======== THE RECORDS

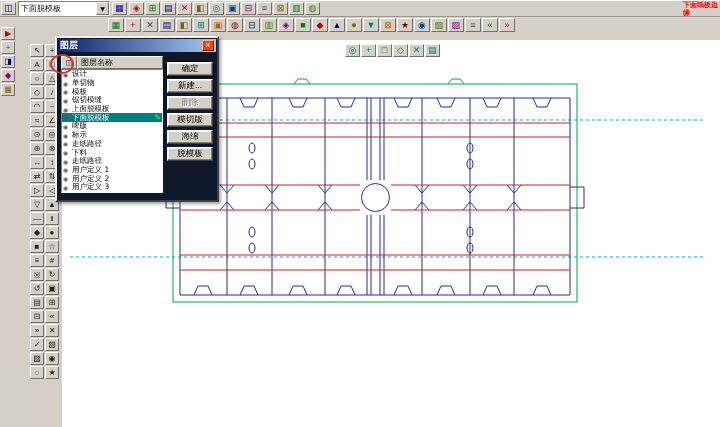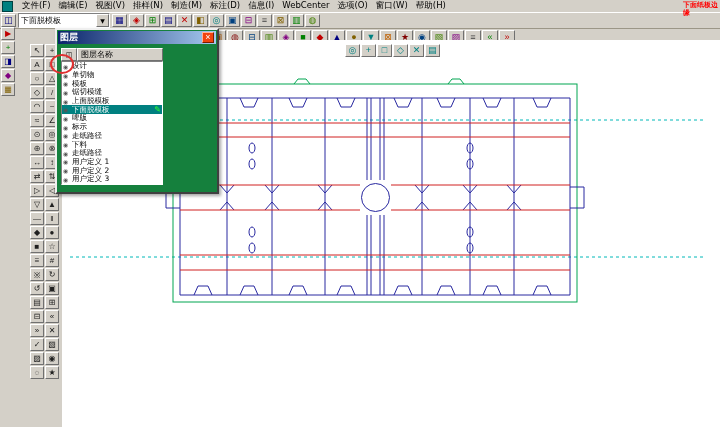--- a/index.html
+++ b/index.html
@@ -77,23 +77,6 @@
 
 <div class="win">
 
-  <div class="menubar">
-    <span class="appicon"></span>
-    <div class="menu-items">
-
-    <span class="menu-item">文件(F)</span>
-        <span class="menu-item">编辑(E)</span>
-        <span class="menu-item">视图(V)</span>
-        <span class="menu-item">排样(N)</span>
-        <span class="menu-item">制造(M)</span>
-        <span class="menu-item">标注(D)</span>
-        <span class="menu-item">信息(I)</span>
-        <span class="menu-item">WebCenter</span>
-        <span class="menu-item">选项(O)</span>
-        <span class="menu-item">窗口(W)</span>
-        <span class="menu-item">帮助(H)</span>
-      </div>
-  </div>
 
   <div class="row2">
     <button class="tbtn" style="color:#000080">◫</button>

================

EXERCISE REQUIREMENTS: Copy every record verbatim while leaving each picture out.

SOLUTION TO THIS EXERCISE:
--- a/index.html
+++ b/index.html
@@ -77,23 +77,6 @@
 
 <div class="win">
 
-  <div class="menubar">
-    <span class="appicon"></span>
-    <div class="menu-items">
-
-    <span class="menu-item">文件(F)</span>
-        <span class="menu-item">编辑(E)</span>
-        <span class="menu-item">视图(V)</span>
-        <span class="menu-item">排样(N)</span>
-        <span class="menu-item">制造(M)</span>
-        <span class="menu-item">标注(D)</span>
-        <span class="menu-item">信息(I)</span>
-        <span class="menu-item">WebCenter</span>
-        <span class="menu-item">选项(O)</span>
-        <span class="menu-item">窗口(W)</span>
-        <span class="menu-item">帮助(H)</span>
-      </div>
-  </div>
 
   <div class="row2">
     <button class="tbtn" style="color:#000080">◫</button>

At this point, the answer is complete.